CHECK YOUR UNDERSTANDING:
**a.** In the polyurethane brush guide below, condense the paragraph beginning "Polyurethane is a durable, attractive finish" into a short bulleted list that keeps its main facts.
**b.** Write the next part of the polyurethane brush guide below, starting right after its final sentence.
(PAGE TEXT begins)
Photo: depositphotos.com

Polyurethane is a durable, attractive finish that comes in several different types, including oil-based, water-based, and a water-based and oil-modified formula. It’s typically used to seal wood products, protecting them from moisture, dirt, and damage. Like paint, polyurethane is applied to the material’s surface with a brush.

The best brush for polyurethane differs depending on the intended application. Most smaller projects benefit from a narrow brush, while larger projects can be completed to the same level of quality in a shorter period of time with a wider brush. Read on to learn about the factors to consider as you shop, and then explore some of the top choices for the best brush for polyurethane application.

  1. BEST OVERALL: Wooster Brush 5221-2 1/2 Silver Tip Angle Sash
  2. BEST BANG FOR THE BUCK: Pro Grade – Paint Brushes – 5 Ea – Paint Brush Set
  3. BEST NATURAL BRISTLE: Purdy 144296015 Ox-Hair Angular Trim Paint Brush
  4. BEST SYNTHETIC BRISTLE: Purdy 144152320 XL Series Angular Trim Paint Brush
  5. BEST FOAM BRUSH: Wooster Brush 3103-1 1/2 Foam King Paintbrush
  6. BEST HIGH-COVERAGE: Wooster Brush Q3108-4 Paintbrush Softip, 4-Inch
Best Brush For Polyurethane

Photo: depositphotos.com

What to Consider When Choosing the Best Brush for Polyurethane

Before selecting a brush to apply the polyurethane, consider the size, shape, and design, including the type of bristles, the handle, and the ferrule. Don’t forget to factor in the type of polyurethane and its intended use to achieve the best coverage and finish. Here are several details to keep in mind when choosing the best brush for polyurethane application.

Bristles

Brushes can be made with natural or synthetic bristles. Some forgo the bristles entirely, opting for an angled foam material to spread the polyurethane. The best option for the project depends on the polyurethane base, the size of the project, and the shape of the material.

  • Natural bristle brushes are made with animal hair instead of fabricated materials. Common hair types include boar, badger, and ox. The composition of the animal hair is better for picking up and applying smooth coats of oil-based polyurethane. These brushes come in all sizes for use on small to large projects.
  • Synthetic bristle brushes are the most common option. The bristles are made with synthetic material, like nylon or polyester, which is better for applying water-based polyurethane. These brushes are also frequently used with latex-based paints. They are available in a wide variety of sizes, making them suitable for small to large projects.
  • Foam brushes are a budget-friendly option most appropriate for smaller applications, like applying polyurethane to a birdhouse or a spice rack. Keep in mind that a foam brush applies the polyurethane with a wiping technique instead of a brushing movement.
(PAGE TEXT ends)
(THE DATA begins)
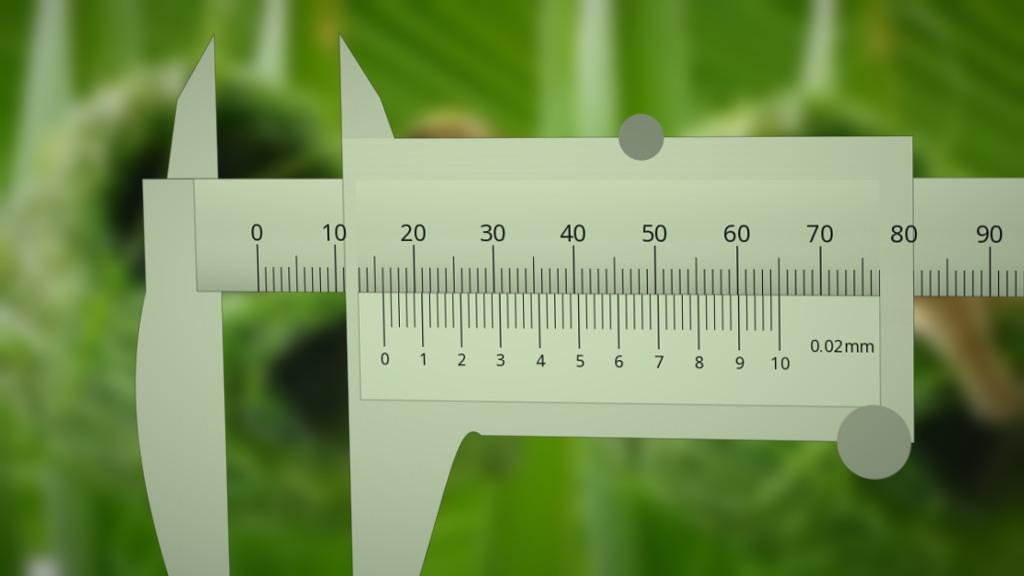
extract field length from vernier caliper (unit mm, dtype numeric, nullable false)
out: 16.0 mm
(THE DATA ends)
ANSWER SECTION:
**a.**
- Polyurethane is a durable, attractive finish.
- Its types include oil-based, water-based, and a water-based, oil-modified formula.
- It typically seals wood products against moisture, dirt, and damage.
- Like paint, it is brushed onto the material's surface.

**b.**
Width

The brush size you choose should be based on the size of the project or the intended purpose of the brush. Common brush widths are 1-inch, 1.5-inch, 2-inch, 2.5-inch, 3-inch, 3.5-inch, and 4-inch. Brushes that are 2 inches or smaller in width are ideal for applying polyurethane in tight corners or at awkward angles with controlled precision.

Choose a 2- to 3-inch brush for most woodworking projects. These brush widths provide good coverage but can still reach into some smaller spaces. Larger projects, like finishing a table or bed frame, can benefit from a 4-inch brush that quickly covers a lot of surface area.

Ferrule

The ferrule of a brush is the metal part that connects the bristles to the handle. The metal needs to be strong and stable; otherwise, the bristles can bend, break, and detach from the brush. They can become stuck in the can of polyurethane or on the project, leaving an impression in the applied polyurethane that you’ll then need to touch up.

The ferrule is typically made of aluminum or steel intended to support the bristles and keep them together. The high durability and corrosion resistance of both metals helps ensure that the brush and bristles last for more than one use before needing to be replaced.

Handle Design

To maneuver, angle, and direct the brush, you need to grip the handle securely. It’s not impossible to apply polyurethane without a sturdy handle, but it also isn’t easy. For these reasons, don’t ignore handle design when choosing the best brush for polyurethane.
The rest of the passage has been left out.